Le strade bianche di Cobà

I collegamenti stradali presso i Maya
In una delle più lussureggianti foreste tropicali del Quintana Roo, regione appartenente alla zona settentrionale della penisola dello Yucatàn, sulle sponde del lago Macancox, popolato da placidi coccodrilli, affiorano in modo imponenti le rovine del centro politico di una delle città più estese e popolose della civiltà dei Maya, l’antica Cobà. La città aveva una estensione pari a circa 50 km quadrati, abitazioni, strade e ed edifici di vario genere si erano sviluppate intorno ad un enorme centro cerimoniale di cui sono ancora oggi visibili alcuni degli straordinari edifici. La maggior parte delle abitazioni private dei semplici cittadini riposano ancora nascoste dalla vegetazione, affiorando qua e là nella folta flora: sono state individuate circa 6500 strutture superstiti e una delle zone cerimoniali, il cosiddetto Gruppo Cobà.
La città si ergeva in un’area compresa fra una serie di piccoli laghi, poco profondi, caratterizzata dall’abbondante presenza di canneti. Il suo nome originario, Cohà, in lingua maya significherebbe “acque increspate”.
Fra gli inestimabili edifici che lo caratterizzavano, annoverava una enorme piramide a nove livelli e un vasto campo destinato al gioco rituale della pelota, il castello del Nohoch Mul, il Tempio delle Pitture e il cosiddetto gruppo di Macancox, un gruppo di stele del VII secolo con i ritratti, corredati di iscrizioni di geroglifici maya narranti le loro gesta, che rappresentano i vari sovrani di Cobà accanto alle loro mogli.
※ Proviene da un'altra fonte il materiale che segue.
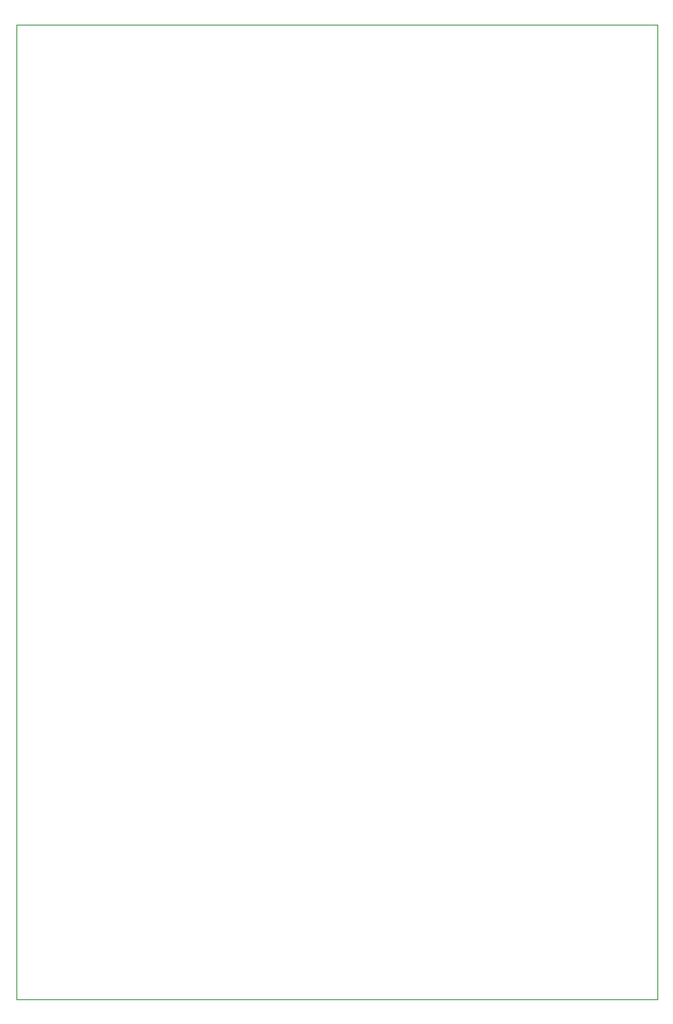
<source format=gbr>
%TF.GenerationSoftware,KiCad,Pcbnew,(5.1.10)-1*%
%TF.CreationDate,2022-05-23T16:21:35+02:00*%
%TF.ProjectId,Auto_Uart,4175746f-5f55-4617-9274-2e6b69636164,rev?*%
%TF.SameCoordinates,Original*%
%TF.FileFunction,Profile,NP*%
%FSLAX46Y46*%
G04 Gerber Fmt 4.6, Leading zero omitted, Abs format (unit mm)*
G04 Created by KiCad (PCBNEW (5.1.10)-1) date 2022-05-23 16:21:35*
%MOMM*%
%LPD*%
G01*
G04 APERTURE LIST*
%TA.AperFunction,Profile*%
%ADD10C,0.050000*%
%TD*%
G04 APERTURE END LIST*
D10*
X-18034000Y3937000D02*
X-18034000Y-96393000D01*
X48006000Y-96393000D02*
X-18034000Y-96393000D01*
X48006000Y3937000D02*
X48006000Y-96393000D01*
X-18034000Y3937000D02*
X48006000Y3937000D01*
M02*

</source>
Tali iscrizioni costituiscono una delle principali fonti storiche per la conoscenza della storia della civiltà maya.
Possediamo poche notizie di questa straordinaria città maya; architettonicamente gli edifici sono afferibili al periodo post-classico. Molte delle strutture somigliano a quelle della città costiera di Tulum che si sviluppò fra il periodo classico e quello post-classico.
La fama di Cobà non è legata esclusivamente alle steli o alle strutture architettoniche del centro cerimoniale, ma soprattutto a quella che può essere considerata una delle più importanti testimonianze delle infrastrutture realizzate dai Maya, le sacbeòb,letteralmente strade bianche.
Dalla zona cerimoniale infatti si dipartivano 45 sacbeòb che collegavano la città con moltissimi altri centri; queste arterie attraversando la foresta, le paludi, i dislivelli e i corsi d’acqua mettevano in connessione i vari centri sia dal punto di vista politico, che da quello commerciale e probabilmente anche cerimoniale. Una di queste strade ad esempio metteva in collegamento Cobà con Chichèn Itza, la città più importante del Quintana Roo antico. Il reticolo di strade raggiungeva luoghi posti a distanze pari a 100 km.
È noto che i Maya non conobbero mai l’utilizzo della ruota e che non sfruttarono mai cavalli o animali da soma. La mancanza di mezzi di trasporto influenzò notevolmente la realizzazione delle strade. Queste venivano infatti costruite in linea retta, mantenendo proporzioni legate a chi le percorreva, l’uomo. Il fatto che non esistessero carri implicò che i dislivelli fossero risolti con stretti ponti e scalinate. Questo è uno degli elementi che rallentò la mobilità degli spagnoli che, con i pesanti carri e gli inadatti cavalli, consideravano irraggiungibili molte zone interne dello Yucatàn.
Le strade costruite dai Maya prevedevano la presenza di terrapieni, potevano essere lunghe anche centinaia di chilometri e generalmente non erano larghe più di una decina. L’altezza media del piano stradale dal suolo era di circa 60 cm, ma nei punti in cui la strada attraversava zone paludose, poteva raggiungere anche i 2,5 m.
Il nome “strada bianca” deriva dal materiale con veniva realizzato il rivestimento: uno spesso strato di stucco murario che garantiva l’impermeabilizzazione e la possibilità di vedere il percorso alla luce della luna. Questo elemento, vuole la leggenda, consentiva ai messaggeri di muoversi rapidamente anche di notte.
La funzione di queste strade, oltre quella pratica di strumento di collegamento, commerciale e come dicevamo sacrale, era anche concettuale: la dimostrazione materiale dell’alleanza politica che si era instaurata fra le città che esse collegavano.
Ancora oggi i turisti possono esplorare le splendide rovine, passeggiando lungo i sacbeòb di Cobà che sembrano perdersi nella boscaglia tropicale e che invece regalano scorci romantici del lago popolato di coccodrilli o conducono direttamente ai maestosi edifici nascosti nel rigoglioso fogliame.